Task objective: Exactly as written, write out the lines below from the first to the one containing "وحید شقاقی‌شهری اقتصاد‌دان", inclusive. Pictures do not belong in the copy.

[Records from a dataset]
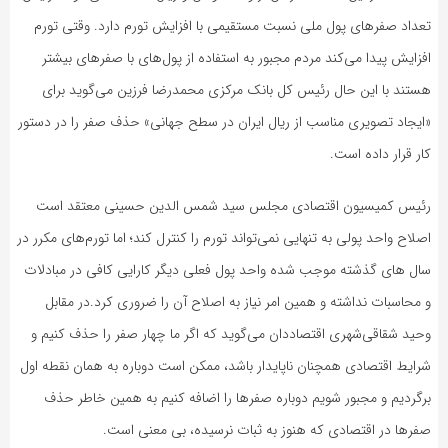
تعداد صفرهای پول ملی نسبت مستقیمی با افزایش تورم دارد. وقتی تورم
افزایش پیدا می‌کند مردم مجبور به استفاده از پول‌های با صفرهای بیشتر
هستند با این حال رئیس کل بانک مرکزی محمدرضا فرزین می‌گوید برای
«ایجاد تصویری مناسب از ریال ایران در سطح جهانی» حذف صفر را در دستور
کار قرار داده است.
رئیس کمیسیون اقتصادی مجلس سید شمس‌ الدین حسینی معتقد است
اصلاح واحد پولی به‌ تنهایی نمی‌تواند تورم را کنترل کند؛ اما تورم‌های مکرر در
سال‌ های گذشته موجب شده واحد پول فعلی دیگر کارایی کافی در مبادلات
و محاسبات نداشته و همین امر نیاز به اصلاح آن را ضروری کرد.در مقابل
وحید شقاقی‌شهری اقتصاد‌دان می‌گوید که اگر ما چهار صفر را حذف کنیم و
شرایط اقتصادی همچنان ناپایدار باشد، ممکن است دوباره به همان نقطه اول
برگردیم و مجبور شویم دوباره صفر‌ها را اضافه کنیم به همین خاطر حذف
صفر‌ها در اقتصادی که هنوز به ثبات نرسیده، بی معنی است.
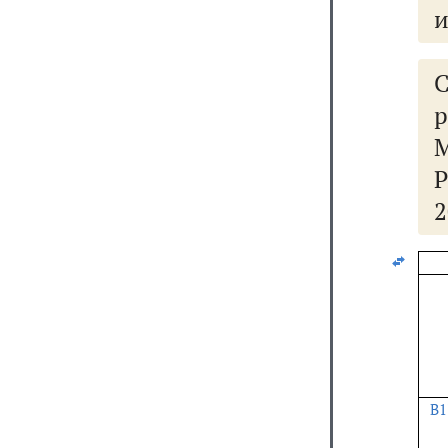
и
2
B1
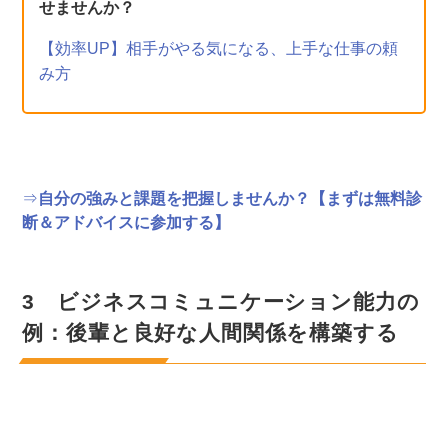
せませんか？
【効率UP】相手がやる気になる、上手な仕事の頼
み方
⇒
自分の強みと課題を把握しませんか？【まずは無料診
断＆アドバイスに参加する】
3 ビジネスコミュニケーション能力の
例：後輩と良好な人間関係を構築する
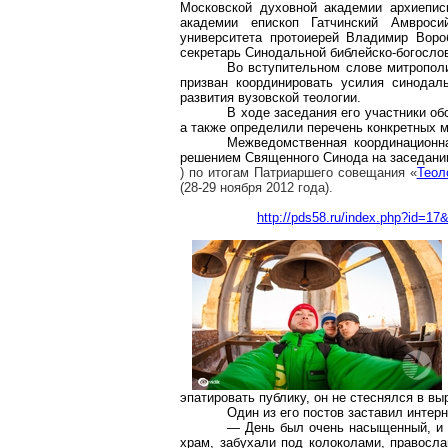
Московской духовной академии архиепи
академии епископ Гатчинский Амврос
университета протоиерей Владимир Воро
секретарь Синодальной библейско-богосл
Во вступительном слове митропо
призван координировать усилия синодал
развития вузовской теологии.
В ходе заседания его участники об
а также определили перечень конкретных м
Межведомственная координационна
решением Священного Синода на заседании 
) по итогам Патриаршего совещания «
Теол
(28-29 ноября 2012 года).
http://pds58.ru/index.php?id=
эпатировать публику, он не стеснялся в вы
Один из его постов заставил интер
— День был очень насыщенный, 
храм, забухали под колоколами, правосл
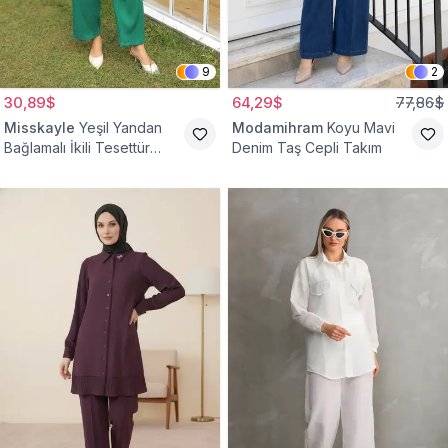
9
2
30,89$
64,29$
77,86$
Misskayle
Yeşil Yandan
Modamihram
Koyu Mavi
Bağlamalı İkili Tesettür
Denim Taş Cepli Takım
Takım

Result:
تعداد صفرهای پول ملی نسبت مستقیمی با افزایش تورم دارد. وقتی تورم
افزایش پیدا می‌کند مردم مجبور به استفاده از پول‌های با صفرهای بیشتر
هستند با این حال رئیس کل بانک مرکزی محمدرضا فرزین می‌گوید برای
«ایجاد تصویری مناسب از ریال ایران در سطح جهانی» حذف صفر را در دستور
کار قرار داده است.
رئیس کمیسیون اقتصادی مجلس سید شمس‌ الدین حسینی معتقد است
اصلاح واحد پولی به‌ تنهایی نمی‌تواند تورم را کنترل کند؛ اما تورم‌های مکرر در
سال‌ های گذشته موجب شده واحد پول فعلی دیگر کارایی کافی در مبادلات
و محاسبات نداشته و همین امر نیاز به اصلاح آن را ضروری کرد.در مقابل
وحید شقاقی‌شهری اقتصاد‌دان می‌گوید که اگر ما چهار صفر را حذف کنیم و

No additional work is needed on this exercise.